* [Passage shown]:
________

# 200sx Tail lights



## PoisonIV (May 20, 2002)

I have a 95 200sx. I saw one the other day that had slightly different Tail lights that I know are stock but look better than mine. I think it was a 97 but I'm not positive. Any clues if the other model years fit my year? I want to change out my lights, I'm not going to paint them and I know they don't make altezzas besides the fact that I HATE altezza lights. Any help guys? Thanks!


----------



## Guest (Aug 15, 2002)

wild were they almost the same as yours but with a black trim around every light


----------



## Ninety-Nine SE-L (May 5, 2002)

yeah, the 98 200sx's had black trim around the tail lights, that was probably it. that's just about the only thing out there for the 200sx's tails.


----------



## PoisonIV (May 20, 2002)

Yeah that's what i want. It looks better than my tails. What's the easiest way to get those? Scrap yard?


----------



## Ninety-Nine SE-L (May 5, 2002)

________

* [Work request 1]:
In the forum thread on 200sx tail lights, which model year is said to have had black trim around the tail lights?

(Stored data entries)
________

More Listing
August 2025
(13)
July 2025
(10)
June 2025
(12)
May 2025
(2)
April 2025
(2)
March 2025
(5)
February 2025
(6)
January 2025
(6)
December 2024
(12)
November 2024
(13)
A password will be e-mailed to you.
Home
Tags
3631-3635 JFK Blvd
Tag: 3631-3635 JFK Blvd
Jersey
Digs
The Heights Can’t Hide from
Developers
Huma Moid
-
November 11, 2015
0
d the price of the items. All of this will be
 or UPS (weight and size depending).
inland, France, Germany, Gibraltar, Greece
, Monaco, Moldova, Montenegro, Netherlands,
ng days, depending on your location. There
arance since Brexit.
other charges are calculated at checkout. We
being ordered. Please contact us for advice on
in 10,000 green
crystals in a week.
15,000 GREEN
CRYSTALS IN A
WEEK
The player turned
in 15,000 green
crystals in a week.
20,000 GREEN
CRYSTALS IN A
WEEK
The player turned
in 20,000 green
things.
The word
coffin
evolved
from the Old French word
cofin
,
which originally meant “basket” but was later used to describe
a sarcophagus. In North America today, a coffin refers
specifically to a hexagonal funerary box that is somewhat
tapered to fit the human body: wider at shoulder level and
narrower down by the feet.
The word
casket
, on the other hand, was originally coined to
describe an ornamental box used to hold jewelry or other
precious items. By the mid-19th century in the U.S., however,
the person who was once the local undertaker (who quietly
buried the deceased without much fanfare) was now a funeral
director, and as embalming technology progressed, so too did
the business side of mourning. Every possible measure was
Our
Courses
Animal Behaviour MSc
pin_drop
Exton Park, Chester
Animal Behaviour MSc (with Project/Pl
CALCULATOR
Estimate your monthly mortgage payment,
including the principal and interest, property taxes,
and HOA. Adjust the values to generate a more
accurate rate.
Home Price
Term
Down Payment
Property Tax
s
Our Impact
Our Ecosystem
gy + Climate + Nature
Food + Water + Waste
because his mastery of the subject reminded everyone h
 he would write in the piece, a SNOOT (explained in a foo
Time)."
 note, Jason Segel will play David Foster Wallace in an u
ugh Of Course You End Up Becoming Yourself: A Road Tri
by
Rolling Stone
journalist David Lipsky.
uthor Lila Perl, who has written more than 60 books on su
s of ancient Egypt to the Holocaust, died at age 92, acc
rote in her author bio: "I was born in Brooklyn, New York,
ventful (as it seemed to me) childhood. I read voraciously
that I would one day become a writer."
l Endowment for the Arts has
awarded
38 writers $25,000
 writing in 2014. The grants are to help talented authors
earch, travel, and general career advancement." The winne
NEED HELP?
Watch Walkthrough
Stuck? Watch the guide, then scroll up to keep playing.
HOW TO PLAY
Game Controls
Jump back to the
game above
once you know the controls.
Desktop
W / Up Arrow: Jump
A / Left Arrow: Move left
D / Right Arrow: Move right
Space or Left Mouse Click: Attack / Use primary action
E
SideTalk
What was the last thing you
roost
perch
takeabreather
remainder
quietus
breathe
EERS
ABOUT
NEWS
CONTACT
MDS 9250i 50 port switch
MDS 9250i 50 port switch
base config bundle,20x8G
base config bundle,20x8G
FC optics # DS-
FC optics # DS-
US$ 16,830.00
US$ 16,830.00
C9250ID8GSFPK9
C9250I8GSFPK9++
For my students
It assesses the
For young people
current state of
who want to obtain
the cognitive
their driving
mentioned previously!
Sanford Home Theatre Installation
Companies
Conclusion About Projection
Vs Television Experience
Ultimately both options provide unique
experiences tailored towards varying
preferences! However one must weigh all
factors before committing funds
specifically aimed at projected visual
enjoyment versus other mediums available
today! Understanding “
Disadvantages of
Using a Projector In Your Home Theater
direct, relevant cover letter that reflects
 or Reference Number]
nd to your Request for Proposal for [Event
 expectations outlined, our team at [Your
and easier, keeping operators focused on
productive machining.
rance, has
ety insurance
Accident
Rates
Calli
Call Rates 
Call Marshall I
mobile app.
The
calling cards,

________

* [Work request 2]:
Replace "turned" with "handed" in the stretch of entries from the start of the entries through the line containing "tapered to fit", leaving everything else unchanged.

* [Exercise response 1]:
The 98 200sx.

* [Exercise response 2]:
More Listing
August 2025
(13)
July 2025
(10)
June 2025
(12)
May 2025
(2)
April 2025
(2)
March 2025
(5)
February 2025
(6)
January 2025
(6)
December 2024
(12)
November 2024
(13)
A password will be e-mailed to you.
Home
Tags
3631-3635 JFK Blvd
Tag: 3631-3635 JFK Blvd
Jersey
Digs
The Heights Can’t Hide from
Developers
Huma Moid
-
November 11, 2015
0
d the price of the items. All of this will be
 or UPS (weight and size depending).
inland, France, Germany, Gibraltar, Greece
, Monaco, Moldova, Montenegro, Netherlands,
ng days, depending on your location. There
arance since Brexit.
other charges are calculated at checkout. We
being ordered. Please contact us for advice on
in 10,000 green
crystals in a week.
15,000 GREEN
CRYSTALS IN A
WEEK
The player handed
in 15,000 green
crystals in a week.
20,000 GREEN
CRYSTALS IN A
WEEK
The player handed
in 20,000 green
things.
The word
coffin
evolved
from the Old French word
cofin
,
which originally meant “basket” but was later used to describe
a sarcophagus. In North America today, a coffin refers
specifically to a hexagonal funerary box that is somewhat
tapered to fit the human body: wider at shoulder level and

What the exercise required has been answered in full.